> Exercise material
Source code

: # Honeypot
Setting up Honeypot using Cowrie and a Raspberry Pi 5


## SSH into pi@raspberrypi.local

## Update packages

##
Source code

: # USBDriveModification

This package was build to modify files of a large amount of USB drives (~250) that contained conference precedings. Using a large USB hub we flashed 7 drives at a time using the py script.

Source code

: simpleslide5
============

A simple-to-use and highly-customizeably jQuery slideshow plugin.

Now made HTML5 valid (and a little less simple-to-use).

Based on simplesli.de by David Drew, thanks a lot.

--

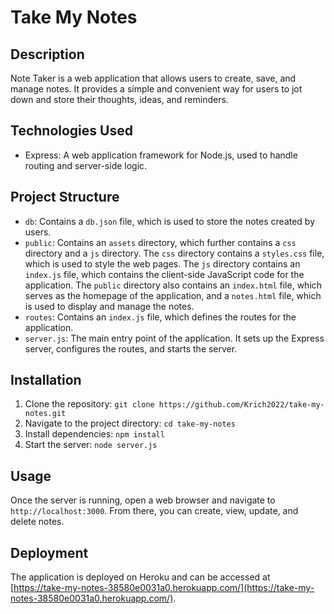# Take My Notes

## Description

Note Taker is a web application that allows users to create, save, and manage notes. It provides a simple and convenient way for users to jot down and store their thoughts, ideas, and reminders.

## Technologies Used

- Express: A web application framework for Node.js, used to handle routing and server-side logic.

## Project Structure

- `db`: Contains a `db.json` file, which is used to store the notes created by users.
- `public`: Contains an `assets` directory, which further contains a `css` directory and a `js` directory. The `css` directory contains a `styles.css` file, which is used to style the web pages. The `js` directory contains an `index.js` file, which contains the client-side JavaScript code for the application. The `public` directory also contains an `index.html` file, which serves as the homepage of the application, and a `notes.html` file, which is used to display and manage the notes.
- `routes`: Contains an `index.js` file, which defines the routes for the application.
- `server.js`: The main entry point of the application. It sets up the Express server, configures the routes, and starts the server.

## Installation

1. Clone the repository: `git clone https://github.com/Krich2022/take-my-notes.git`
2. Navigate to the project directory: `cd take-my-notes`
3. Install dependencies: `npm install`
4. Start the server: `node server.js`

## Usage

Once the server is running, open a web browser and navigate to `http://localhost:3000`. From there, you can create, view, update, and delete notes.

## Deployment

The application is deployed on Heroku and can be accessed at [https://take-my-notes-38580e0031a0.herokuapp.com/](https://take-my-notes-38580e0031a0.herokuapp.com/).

> Exercise directions
Copy out the data word for word, from the line containing "# Take My Notes" through the line containing "## Installation", both lines included. Leave the pictures out of your copy.

> Task result
# Take My Notes

## Description

Note Taker is a web application that allows users to create, save, and manage notes. It provides a simple and convenient way for users to jot down and store their thoughts, ideas, and reminders.

## Technologies Used

- Express: A web application framework for Node.js, used to handle routing and server-side logic.

## Project Structure

- `db`: Contains a `db.json` file, which is used to store the notes created by users.
- `public`: Contains an `assets` directory, which further contains a `css` directory and a `js` directory. The `css` directory contains a `styles.css` file, which is used to style the web pages. The `js` directory contains an `index.js` file, which contains the client-side JavaScript code for the application. The `public` directory also contains an `index.html` file, which serves as the homepage of the application, and a `notes.html` file, which is used to display and manage the notes.
- `routes`: Contains an `index.js` file, which defines the routes for the application.
- `server.js`: The main entry point of the application. It sets up the Express server, configures the routes, and starts the server.

## Installation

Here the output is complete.